Metadata-Version: 2.1
Name: StableCox
Version: 0.3
Summary: The official implement of Stable Cox
Home-page: https://github.com/googlebaba/StableCox
Author: Shaohua Fan
Author-email: shaohuafan@tsinghua.edu.cn
Classifier: Programming Language :: Python :: 3
Classifier: License :: OSI Approved :: MIT License
Classifier: Operating System :: OS Independent
Requires-Python: >=3.6
Description-Content-Type: text/markdown
License-File: LICENSE

[![DOI](https://zenodo.org/badge/864352564.svg)](https://doi.org/10.5281/zenodo.13852489)

# System Requirements
## Hardware requirements
`Stable Cox' package requires only a standard computer with enough RAM to support the in-memory operations.

## Software requirements
### OS requirements
This package is supported for *Linux*. The package has been tested on the following system:
+ Linux: Ubuntu 18.04

### Python Dependencies
'Stable Cox' mainly depends on the Python scientific stack.

```
lifelines=0.27.8
numpy=1.20.3
pandas=2.0.3
scikit-learn=1.3.0
```

# Run demo

## omics data
# Select topN biomarker and build a predictor on the selected biomarker panel
from StableCox import StableCox
import pandas as pd
training_pd_data = pd.read_csv('./omics_data/HCC_cancer/train_median.csv', index_col=0)

test1_pd_data = pd.read_csv('./omics_data/HCC_cancer/test1_median.csv', index_col=0)
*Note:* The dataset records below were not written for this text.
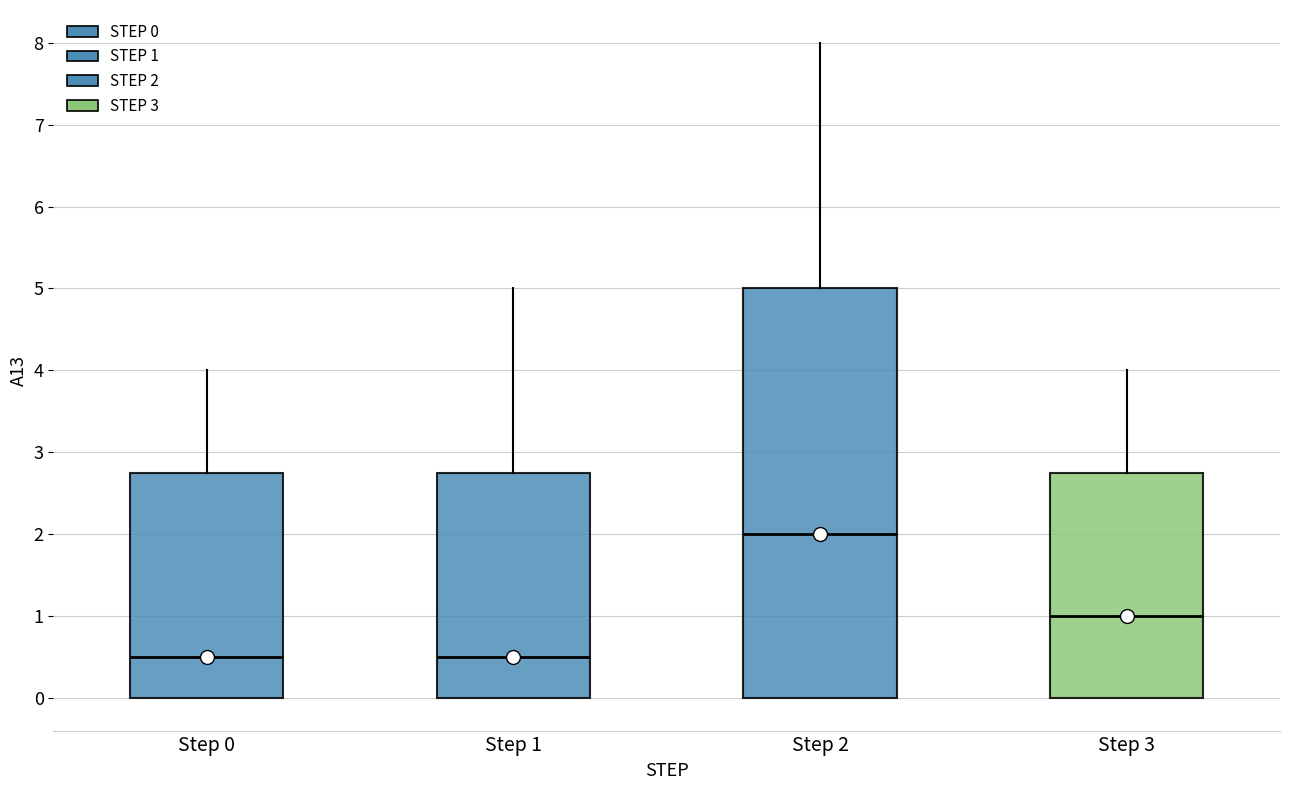

Where is the upper edge of the box for Step 0 on the y-axis? The values are not printed on the chart, so give them approximately, as read against the axis.

2.8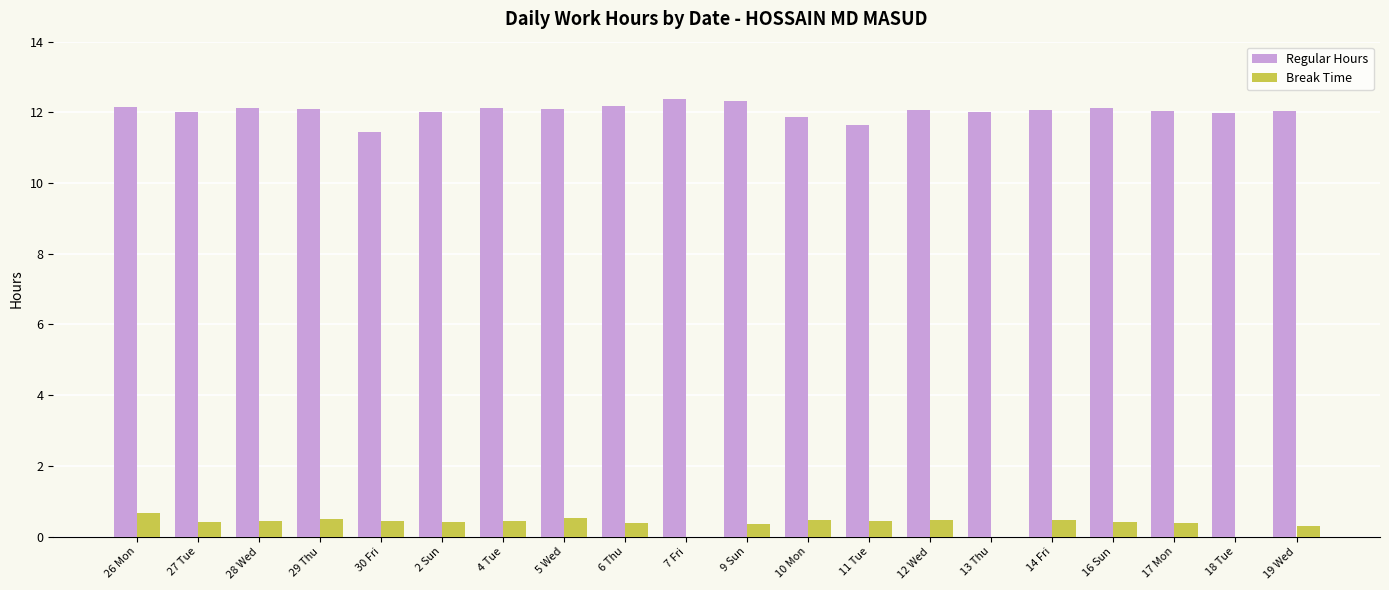

Are the bars horizontal?

No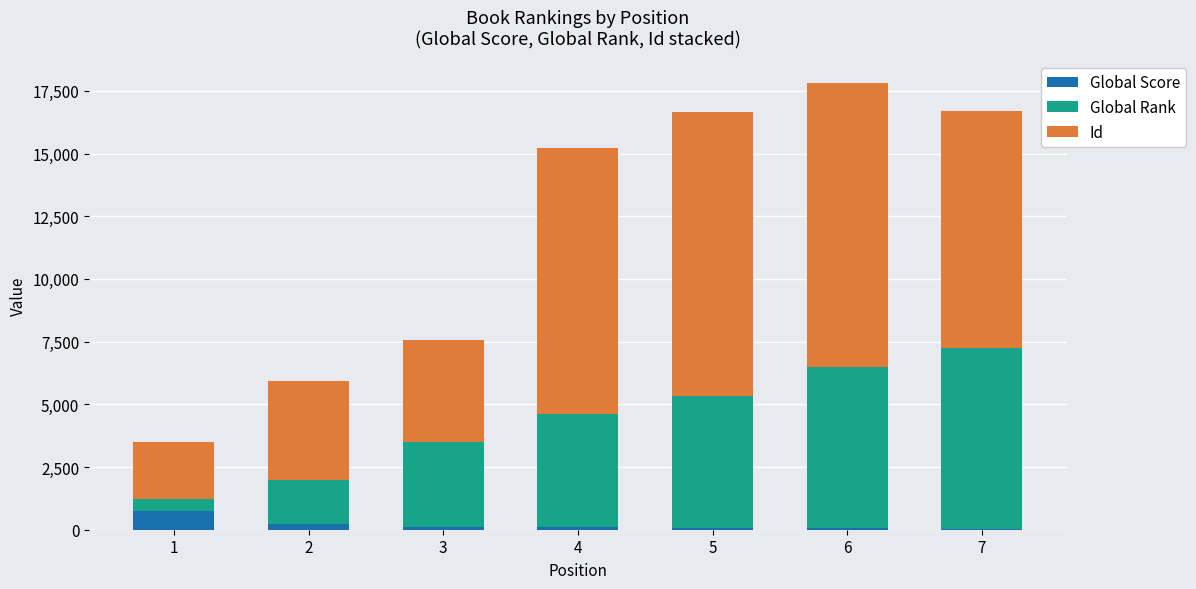

What is the sum of the Global Rank values at 1 and 4?

4976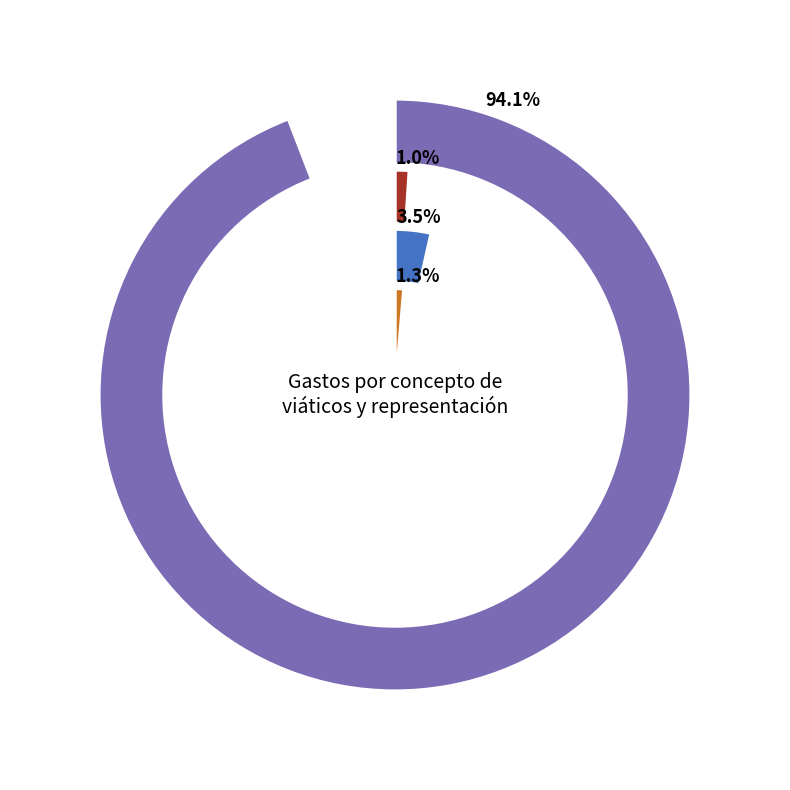

Which slice is the largest?

CONGRESO XXVII INTERNACIONAL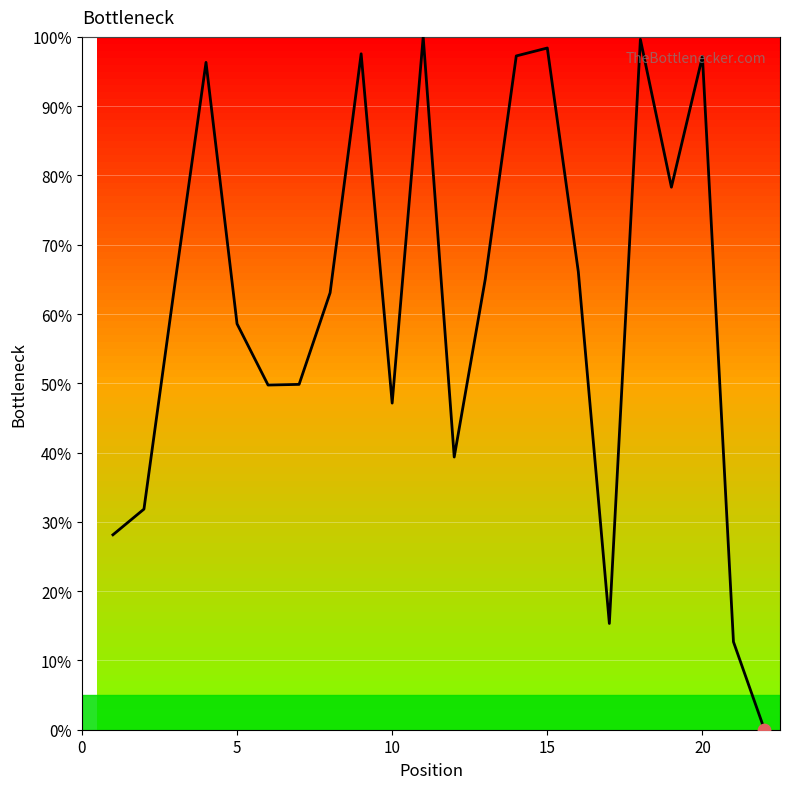

What is the maximum value shown in the chart?

100.0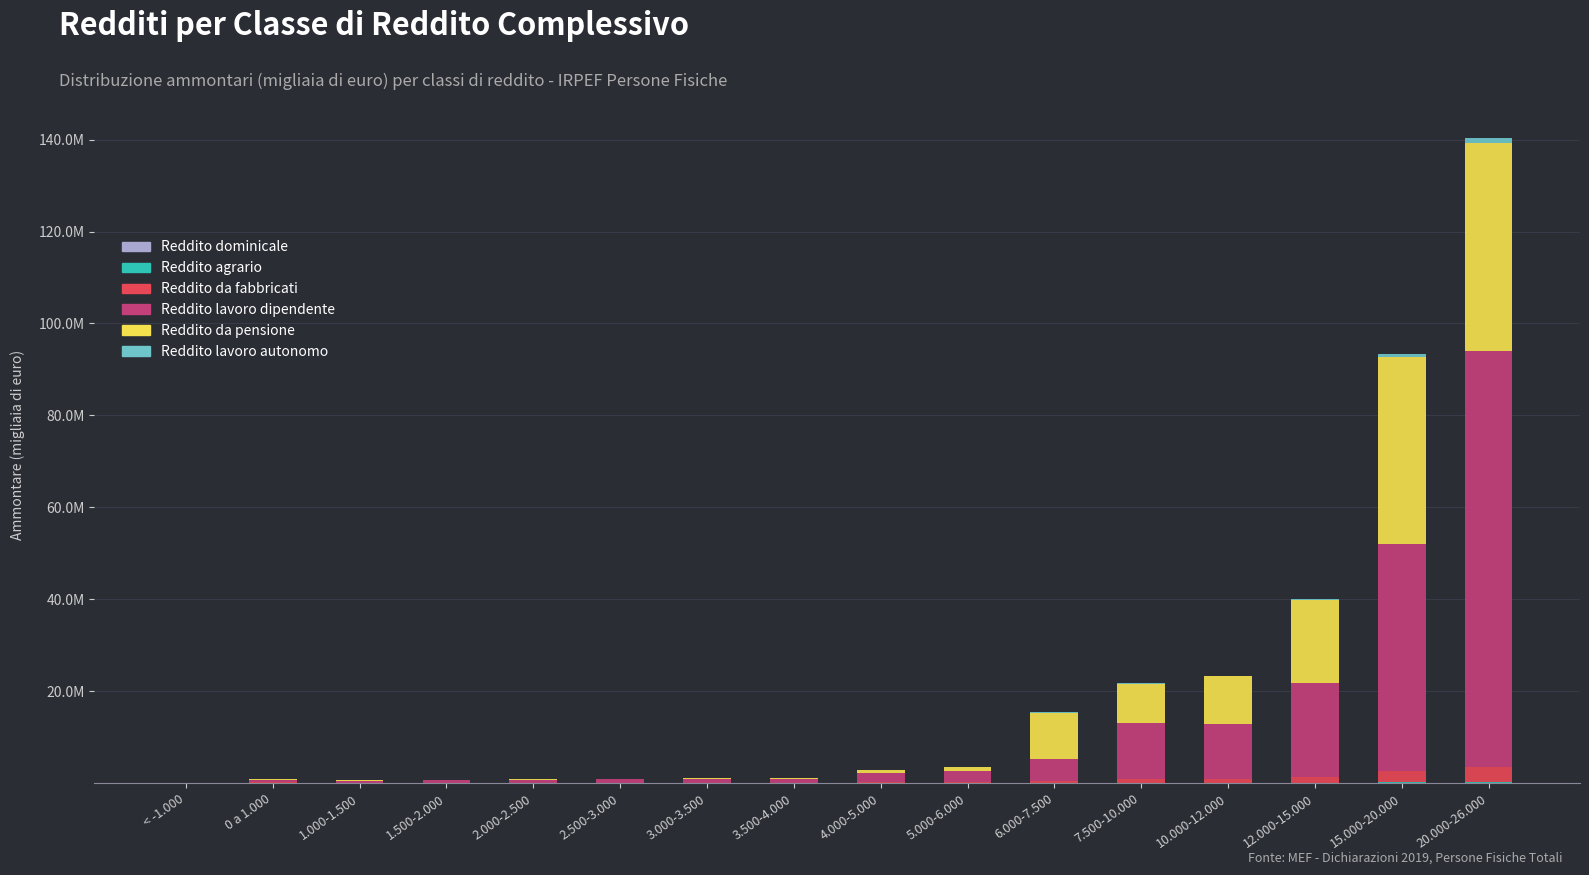

The value of Reddito da fabbricati (Ammontare) at 12.000-15.000 is 2057625. True or false?

False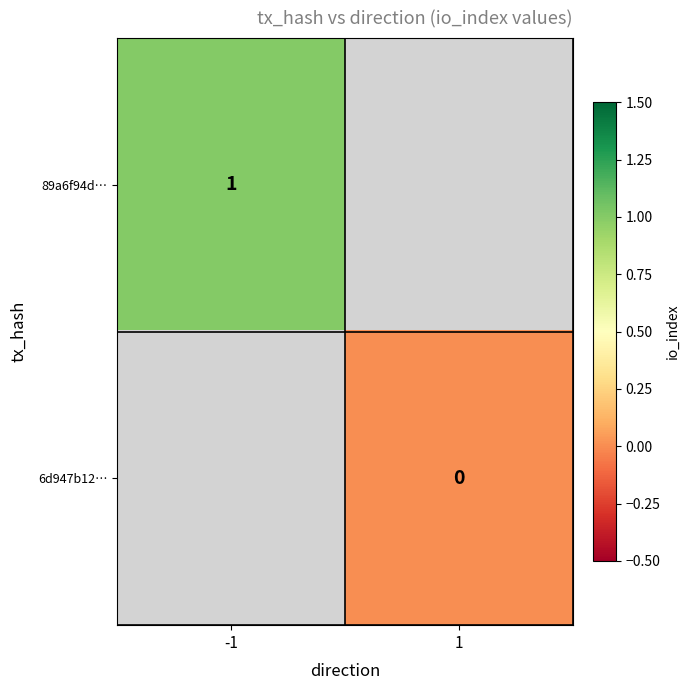

The value of 89a6f94d… at -1 is 1. True or false?

True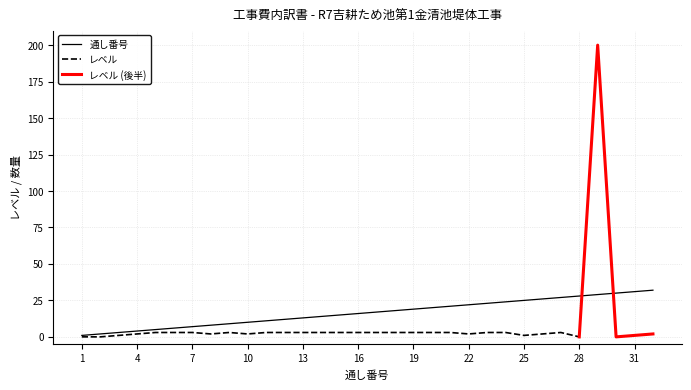

What is the highest value of the 通し番号 series?

32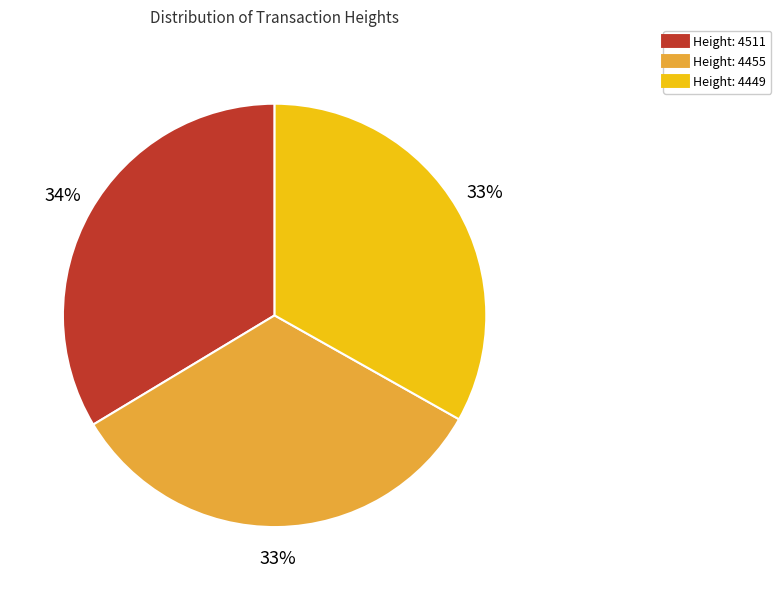

Count the number of slices in the pie.

3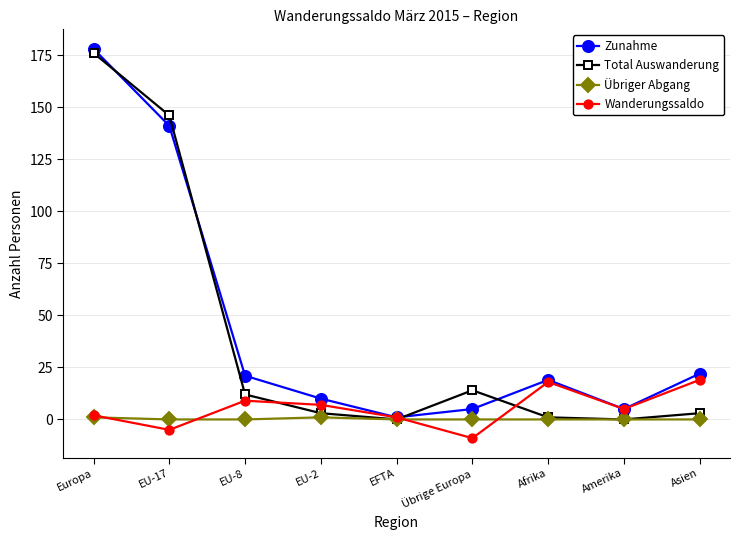

At which category does Zunahme reach its first local peak?

Afrika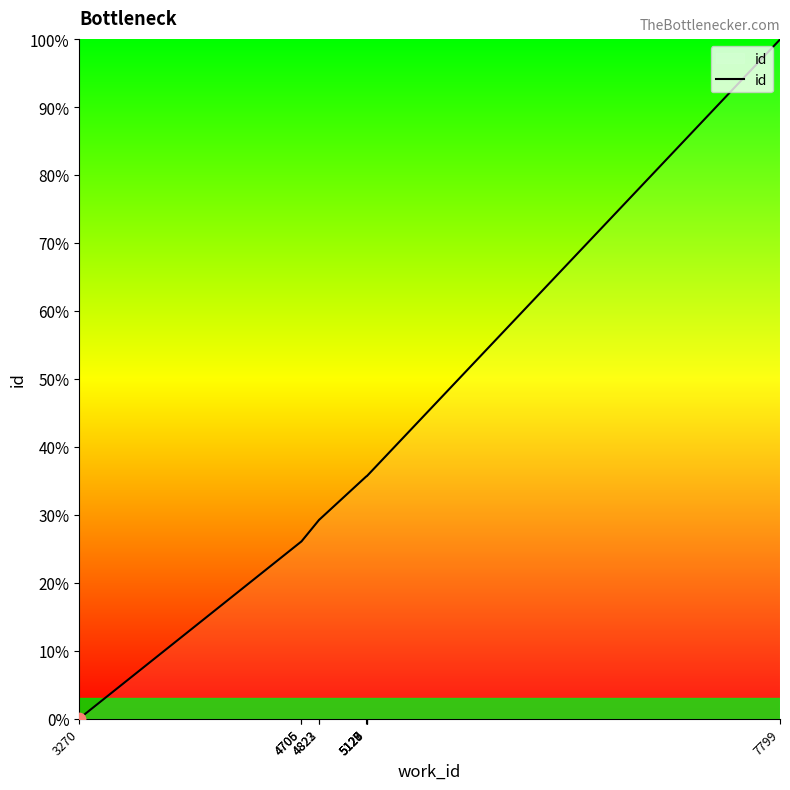

Which has a higher value, 4823 or 5127?

5127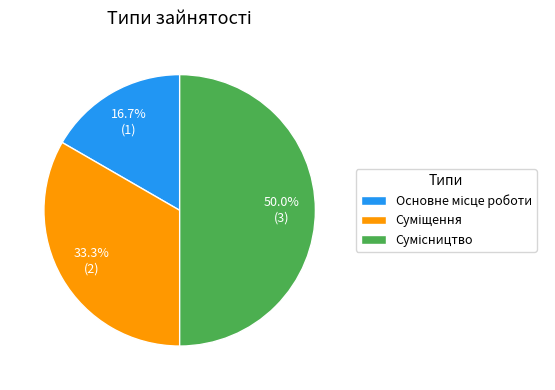

Does Суміщення account for over 50% of the chart?

No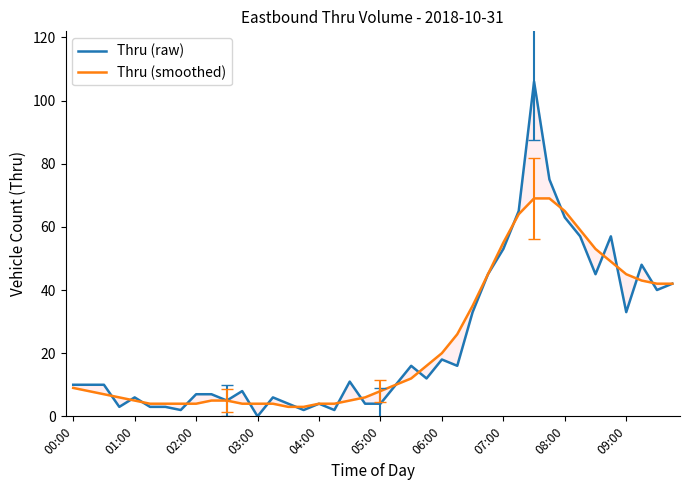

What is the approximate value of Thru (raw) at 05:00, to the nearest 5?

5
SC = StableCox(alpha=0.0005, hidden_layer_sizes = (98, 11), W_clip=(0.4, 4))

duration_col = "Survival.months"

event_col="Survival.status"

SC.fit(training_pd_data, duration_col, event_col)

cindex = SC.predict_with_topN(test1_pd_data, topN=10)

print("cindex", cindex)


## clinical data
# Make prediction directly without biomarker selection

import pandas as pd
from StableCox import StableCox
training_pd_data = pd.read_csv('./clinical_data/breast_cancer/breast_train_survival.csv', index_col=0)

test1_pd_data = pd.read_csv('./clinical_data/breast_cancer/breast_test1_survival.csv', index_col=0)

training_pd_data = training_pd_data.drop(['Recurr.months', 'Recurr.status', 'Cohort'], axis=1)

test1_pd_data = test1_pd_data.drop(['Recurr.months', 'Recurr.status', 'Cohort'], axis=1)

SC = StableCox(alpha=0.002, hidden_layer_sizes = (69, 15), W_clip=(0.02, 2))

duration_col = "Survival.months"

event_col="Survival.status"

SC.fit(training_pd_data, duration_col, event_col)

cindex = SC.predict(test1_pd_data)

- The expected running time is from several seconds to mins depends on the number of samples.

# License
This project is licensed under the terms of the MIT license.